How Did Jesus Respond to Religious Hatred?

by Bill Clark

Recently, while at a birthday party for a Muslim friend, the host came and shared that he had read some disturbing anti-Muslim writing in response to an interview in which he had been the main Muslim voice. Abdullah was quite pleased with the article, written by a Christian academic who was genuinely interested in Abdullah’s views, but it was the comments to the article that disturbed him.

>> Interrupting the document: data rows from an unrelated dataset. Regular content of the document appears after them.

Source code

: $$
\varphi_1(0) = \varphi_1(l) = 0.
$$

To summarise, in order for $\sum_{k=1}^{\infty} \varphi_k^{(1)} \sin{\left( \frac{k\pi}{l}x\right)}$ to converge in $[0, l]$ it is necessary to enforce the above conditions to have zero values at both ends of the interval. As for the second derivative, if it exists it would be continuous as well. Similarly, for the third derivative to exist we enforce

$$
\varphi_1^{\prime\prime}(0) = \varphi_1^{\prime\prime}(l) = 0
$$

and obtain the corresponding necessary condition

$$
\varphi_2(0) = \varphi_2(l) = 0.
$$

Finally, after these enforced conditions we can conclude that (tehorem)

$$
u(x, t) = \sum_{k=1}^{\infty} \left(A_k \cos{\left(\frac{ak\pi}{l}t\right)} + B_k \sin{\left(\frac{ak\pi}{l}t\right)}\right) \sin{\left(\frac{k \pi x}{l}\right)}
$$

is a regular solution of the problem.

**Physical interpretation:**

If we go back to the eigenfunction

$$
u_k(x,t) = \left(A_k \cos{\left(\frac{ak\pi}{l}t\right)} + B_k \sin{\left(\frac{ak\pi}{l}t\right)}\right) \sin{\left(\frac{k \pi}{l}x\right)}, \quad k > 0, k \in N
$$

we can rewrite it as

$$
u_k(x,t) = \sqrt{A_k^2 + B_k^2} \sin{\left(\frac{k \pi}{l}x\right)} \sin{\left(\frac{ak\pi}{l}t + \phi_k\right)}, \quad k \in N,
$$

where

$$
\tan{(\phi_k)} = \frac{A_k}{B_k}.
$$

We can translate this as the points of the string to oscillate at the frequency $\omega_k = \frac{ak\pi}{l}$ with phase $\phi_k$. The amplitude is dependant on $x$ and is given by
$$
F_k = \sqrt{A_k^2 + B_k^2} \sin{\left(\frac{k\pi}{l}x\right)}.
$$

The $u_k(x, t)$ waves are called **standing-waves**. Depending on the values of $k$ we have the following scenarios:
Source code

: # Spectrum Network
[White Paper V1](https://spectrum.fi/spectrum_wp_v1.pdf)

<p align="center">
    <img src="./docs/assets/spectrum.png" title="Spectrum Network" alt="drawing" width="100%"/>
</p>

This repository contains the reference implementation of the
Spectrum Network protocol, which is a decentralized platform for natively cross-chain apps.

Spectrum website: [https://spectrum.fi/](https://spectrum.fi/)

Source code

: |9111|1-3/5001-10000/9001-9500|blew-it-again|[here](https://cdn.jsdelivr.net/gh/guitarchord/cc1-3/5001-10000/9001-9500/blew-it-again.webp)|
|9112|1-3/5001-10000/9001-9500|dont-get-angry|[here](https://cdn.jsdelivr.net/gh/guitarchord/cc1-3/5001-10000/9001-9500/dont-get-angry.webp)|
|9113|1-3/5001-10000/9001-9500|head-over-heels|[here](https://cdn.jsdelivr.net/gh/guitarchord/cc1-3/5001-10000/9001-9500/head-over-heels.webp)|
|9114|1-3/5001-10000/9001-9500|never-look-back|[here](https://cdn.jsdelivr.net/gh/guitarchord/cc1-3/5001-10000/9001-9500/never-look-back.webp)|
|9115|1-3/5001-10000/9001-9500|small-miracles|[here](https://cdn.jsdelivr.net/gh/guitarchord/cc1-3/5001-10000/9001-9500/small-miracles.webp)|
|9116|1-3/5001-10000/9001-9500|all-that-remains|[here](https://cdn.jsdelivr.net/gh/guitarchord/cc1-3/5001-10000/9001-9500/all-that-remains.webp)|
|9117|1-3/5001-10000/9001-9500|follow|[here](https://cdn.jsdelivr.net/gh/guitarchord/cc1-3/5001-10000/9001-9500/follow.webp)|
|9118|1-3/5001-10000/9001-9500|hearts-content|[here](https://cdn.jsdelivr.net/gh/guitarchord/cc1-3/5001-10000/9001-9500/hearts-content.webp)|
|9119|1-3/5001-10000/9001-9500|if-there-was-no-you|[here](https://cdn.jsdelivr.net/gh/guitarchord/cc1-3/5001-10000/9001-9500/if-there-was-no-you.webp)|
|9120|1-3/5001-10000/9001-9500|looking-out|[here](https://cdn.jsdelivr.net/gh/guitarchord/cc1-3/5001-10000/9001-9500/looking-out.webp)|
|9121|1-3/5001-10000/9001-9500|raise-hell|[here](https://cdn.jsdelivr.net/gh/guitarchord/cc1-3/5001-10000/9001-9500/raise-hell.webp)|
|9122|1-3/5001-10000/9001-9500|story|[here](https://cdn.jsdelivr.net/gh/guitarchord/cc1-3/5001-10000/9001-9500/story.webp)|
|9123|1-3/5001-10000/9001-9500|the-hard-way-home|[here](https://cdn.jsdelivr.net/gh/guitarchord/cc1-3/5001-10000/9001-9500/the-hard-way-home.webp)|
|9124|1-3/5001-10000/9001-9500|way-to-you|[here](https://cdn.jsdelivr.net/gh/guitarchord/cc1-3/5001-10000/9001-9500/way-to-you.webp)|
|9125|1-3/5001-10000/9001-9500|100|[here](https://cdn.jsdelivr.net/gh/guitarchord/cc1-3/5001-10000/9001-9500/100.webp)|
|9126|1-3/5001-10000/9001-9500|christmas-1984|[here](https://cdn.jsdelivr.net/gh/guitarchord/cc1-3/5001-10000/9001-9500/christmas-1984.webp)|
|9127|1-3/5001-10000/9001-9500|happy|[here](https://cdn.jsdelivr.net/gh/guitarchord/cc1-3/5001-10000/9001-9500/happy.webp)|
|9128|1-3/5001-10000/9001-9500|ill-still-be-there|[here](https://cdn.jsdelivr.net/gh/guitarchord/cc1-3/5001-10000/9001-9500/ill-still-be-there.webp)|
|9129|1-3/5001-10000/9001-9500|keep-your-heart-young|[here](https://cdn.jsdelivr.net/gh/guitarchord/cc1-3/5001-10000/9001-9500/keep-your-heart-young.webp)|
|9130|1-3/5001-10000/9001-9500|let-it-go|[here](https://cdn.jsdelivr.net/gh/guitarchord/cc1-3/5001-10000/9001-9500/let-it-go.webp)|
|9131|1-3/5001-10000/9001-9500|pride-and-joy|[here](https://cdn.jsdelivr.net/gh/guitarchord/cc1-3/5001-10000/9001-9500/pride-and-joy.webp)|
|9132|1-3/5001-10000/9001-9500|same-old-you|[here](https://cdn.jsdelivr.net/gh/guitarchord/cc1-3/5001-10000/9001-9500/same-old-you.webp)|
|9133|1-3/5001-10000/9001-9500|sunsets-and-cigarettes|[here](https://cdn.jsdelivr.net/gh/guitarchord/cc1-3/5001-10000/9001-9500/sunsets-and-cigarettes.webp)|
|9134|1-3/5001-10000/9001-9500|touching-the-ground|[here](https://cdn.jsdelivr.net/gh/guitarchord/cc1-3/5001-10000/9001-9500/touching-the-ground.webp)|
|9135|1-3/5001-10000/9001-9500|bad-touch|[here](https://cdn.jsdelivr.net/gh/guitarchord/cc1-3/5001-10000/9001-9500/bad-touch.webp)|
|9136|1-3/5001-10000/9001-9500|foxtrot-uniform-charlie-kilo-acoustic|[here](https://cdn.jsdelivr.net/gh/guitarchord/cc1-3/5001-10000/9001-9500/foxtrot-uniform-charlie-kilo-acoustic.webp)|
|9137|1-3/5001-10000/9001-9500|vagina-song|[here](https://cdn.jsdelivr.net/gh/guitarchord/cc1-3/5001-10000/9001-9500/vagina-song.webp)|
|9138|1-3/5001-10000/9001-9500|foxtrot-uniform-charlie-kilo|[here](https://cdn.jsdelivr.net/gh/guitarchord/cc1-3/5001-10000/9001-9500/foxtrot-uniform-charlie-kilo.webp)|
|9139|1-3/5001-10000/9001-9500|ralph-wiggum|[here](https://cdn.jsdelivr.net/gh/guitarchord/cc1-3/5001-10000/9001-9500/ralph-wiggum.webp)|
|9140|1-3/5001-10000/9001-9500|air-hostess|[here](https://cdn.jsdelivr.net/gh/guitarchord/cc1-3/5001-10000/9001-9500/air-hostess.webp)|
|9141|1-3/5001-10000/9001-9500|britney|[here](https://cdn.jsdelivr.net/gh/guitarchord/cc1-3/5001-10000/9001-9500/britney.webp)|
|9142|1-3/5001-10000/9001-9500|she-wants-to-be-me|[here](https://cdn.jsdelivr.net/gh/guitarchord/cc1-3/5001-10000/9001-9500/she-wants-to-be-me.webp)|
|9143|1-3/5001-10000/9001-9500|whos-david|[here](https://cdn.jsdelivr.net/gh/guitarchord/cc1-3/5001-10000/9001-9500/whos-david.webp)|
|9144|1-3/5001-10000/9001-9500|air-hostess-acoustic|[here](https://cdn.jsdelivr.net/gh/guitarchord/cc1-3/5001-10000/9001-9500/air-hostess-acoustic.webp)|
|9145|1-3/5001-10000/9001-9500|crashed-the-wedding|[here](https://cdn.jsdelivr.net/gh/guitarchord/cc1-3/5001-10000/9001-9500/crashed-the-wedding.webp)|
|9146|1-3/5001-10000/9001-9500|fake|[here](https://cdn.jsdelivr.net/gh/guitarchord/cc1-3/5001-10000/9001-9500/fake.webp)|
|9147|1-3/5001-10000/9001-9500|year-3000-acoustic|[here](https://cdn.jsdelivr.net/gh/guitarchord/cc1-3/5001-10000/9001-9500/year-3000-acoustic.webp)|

I teach introduction to Sociology at a local college, and in today’s lectures on terrorism, part of a section on politics, I asked the students, ‘What does a terrorist look like?’ It was a trick question of course to get them thinking about the stereotypes that dominate our culture’s thinking of what type of people commit terrorist acts. Rather than talk about the (expected) Middle East we took a detour to Norway to review the depressing story of Anders Breivik, a blond, blue eyed terrorist whose dual acts of murder in July of 2011 resulted in the deaths of 77 people. His ideology includes hatred toward Muslim immigrants in Europe, and his defense of his actions was based on his desire to restore ‘Christendom’ in Europe. In a well-known statement, Jonathan Swift writes, “We have just enough religion to make us hate, but not enough to make us love one another.”

In order to watch and learn how Jesus reacted to this kind of religious hate, I look to Mark's Gospel to see how it played out in his day. In Mark 3:1-6, Jesus heals a man's withered hand at a weekly religious gathering. The room was charged with strong and conflicting emotions, and even Jesus felt anger and sadness toward the men who cared more about religious traditions than the healing (and restoration to the community) of the disabled man.

The religious leaders reacted not in joy and celebration, but in hatred, anger, and plots of murder focused on Jesus himself (I am not sure if it is comforting or not to know Jesus was not unaware of his contemporaries’ hatred). This hatred, fueled by religious ideology, must have seemed so just and right. Wasn’t Jesus upsetting the religious norms of the gathering? Why could he not simply come back the next day when it was quiet and heal the fellow then? Yet Jesus responded with anger to this sort of thinking and responded by performing an act of radical mercy in the face of it. How do you think this Jesus would respond to those who plot violence in the name of religious tradition in our day?